Page:Revue des Deux Mondes - 1914 - tome 21.djvu/867

Le texte de cette page a été corrigé et est conforme au fac-similé.

— Mabiala a deux maisons, répond-il ; celle-ci et une autre. Il est dans l’autre, allons-y.

Ma petite colonne repart à travers les rochers, par la même obscurité. Au bout d’une heure, le terrain se modifie, nous marchons sur de la terre, la brousse nous frôle.

Maintenant, nous longeons le bord d’un ravin boisé ; nous avançons plus facilement et plus vite. Ce ravin m’a l’air d’un fameux coupe-gorge, les pentes doivent être presque à pic, car, autant que je suis capable d’en juger, nous avons des cimes d’arbres à notre droite. Si la deuxième caverne de Mabiala est au milieu de ces bois, comment arriverons-nous à la cerner par une nuit pareille ?

Elle est bien là, en effet. Le guide me montre une amorce de sentier qui paraît s’enfoncer dans la terre et les branches : ce sentier aboutit à la maison du chef. La maison ! Je sais ce que représente ce terme !

— Y a-t-il d’autres passages ?

— Un seul : en face, de l’autre côté, là où est la maison de Mabiala.

Je donne l’ordre à Jacquot de prendre le premier chemin avec quinze hommes. En bas, il s’arrêtera, et m’attendra.

Je continue avec cinq tirailleurs. Cinq cents mètres plus loin, nous franchissons le ravin et revenons vers la caverne que nous avons dépassée.

La nuit est plus claire, les nuages se sont dissipés, je peux voir l’heure ; il est quatre heures et demie. Nous descendons une pente douce. Le guide me ralentit, avance pas à pas ; il se baisse et touche une large dalle plate dont le bord surplombe de deux à trois mètres le fond du ravin. L’entrée est sous cette roche.
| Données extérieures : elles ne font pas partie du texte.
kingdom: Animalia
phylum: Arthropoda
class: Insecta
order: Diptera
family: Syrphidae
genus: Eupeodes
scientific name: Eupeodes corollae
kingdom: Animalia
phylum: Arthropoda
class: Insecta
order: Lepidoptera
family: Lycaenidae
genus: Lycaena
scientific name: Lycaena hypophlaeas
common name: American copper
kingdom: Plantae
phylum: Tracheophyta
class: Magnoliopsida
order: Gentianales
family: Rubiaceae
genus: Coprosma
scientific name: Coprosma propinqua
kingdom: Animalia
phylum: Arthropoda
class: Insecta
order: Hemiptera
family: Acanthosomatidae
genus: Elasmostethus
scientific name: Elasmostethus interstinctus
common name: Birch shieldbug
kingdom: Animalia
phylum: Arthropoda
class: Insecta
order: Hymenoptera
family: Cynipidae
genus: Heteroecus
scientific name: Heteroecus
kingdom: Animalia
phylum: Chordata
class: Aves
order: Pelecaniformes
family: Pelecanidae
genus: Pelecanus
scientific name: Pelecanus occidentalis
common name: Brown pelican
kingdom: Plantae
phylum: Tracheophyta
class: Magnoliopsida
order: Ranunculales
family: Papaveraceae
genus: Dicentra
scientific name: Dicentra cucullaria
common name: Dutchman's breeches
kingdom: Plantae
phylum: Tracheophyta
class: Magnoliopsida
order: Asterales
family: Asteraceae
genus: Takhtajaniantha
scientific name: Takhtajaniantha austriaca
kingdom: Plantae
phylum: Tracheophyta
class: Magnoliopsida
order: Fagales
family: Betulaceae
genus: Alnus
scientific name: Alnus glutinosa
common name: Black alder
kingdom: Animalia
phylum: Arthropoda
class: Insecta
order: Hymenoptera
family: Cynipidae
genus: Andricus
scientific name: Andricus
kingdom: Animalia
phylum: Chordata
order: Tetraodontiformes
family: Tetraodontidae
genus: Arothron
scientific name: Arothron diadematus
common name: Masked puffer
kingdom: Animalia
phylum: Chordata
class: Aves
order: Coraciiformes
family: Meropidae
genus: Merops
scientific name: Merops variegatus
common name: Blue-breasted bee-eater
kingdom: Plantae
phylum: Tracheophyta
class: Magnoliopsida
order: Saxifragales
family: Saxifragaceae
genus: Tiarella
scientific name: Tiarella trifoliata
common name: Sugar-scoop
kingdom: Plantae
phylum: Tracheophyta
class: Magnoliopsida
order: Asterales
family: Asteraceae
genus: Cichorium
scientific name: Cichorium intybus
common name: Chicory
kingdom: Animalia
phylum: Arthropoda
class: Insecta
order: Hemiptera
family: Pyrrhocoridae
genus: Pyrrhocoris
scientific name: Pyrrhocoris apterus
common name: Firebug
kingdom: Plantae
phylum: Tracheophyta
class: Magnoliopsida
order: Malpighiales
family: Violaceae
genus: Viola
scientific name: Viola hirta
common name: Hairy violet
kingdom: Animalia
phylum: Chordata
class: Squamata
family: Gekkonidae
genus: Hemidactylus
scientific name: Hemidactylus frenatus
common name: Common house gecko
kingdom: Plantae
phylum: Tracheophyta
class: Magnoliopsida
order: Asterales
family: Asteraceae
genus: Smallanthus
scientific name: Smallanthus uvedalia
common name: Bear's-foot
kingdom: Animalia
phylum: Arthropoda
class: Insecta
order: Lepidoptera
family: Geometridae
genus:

À ce moment, la baïonnette d’un tirailleur heurte un caillou. Des pas résonnent dans la caverne ; puis une voix lance un appel. C’est Mabiala. Il s’est réveillé et s’inquiète. Nous nous sommes couchés à plat ventre. Nul bruit ne lui répondant, le chef se rassure probablement. Tout rentre dans le silence.

Je lui laisse le temps de se rendormir, puis j’achève la descente. Où est Jacquot ? Il se glisse jusqu’à moi : les sentinelles sont placées, toute issue est fermée.

Je rampe vers l’entrée de la caverne avec le caporal Sori-Bondjo et un tirailleur. Je suis devant un large trou surplombé par la dalle où je me trouvais tout à l’heure.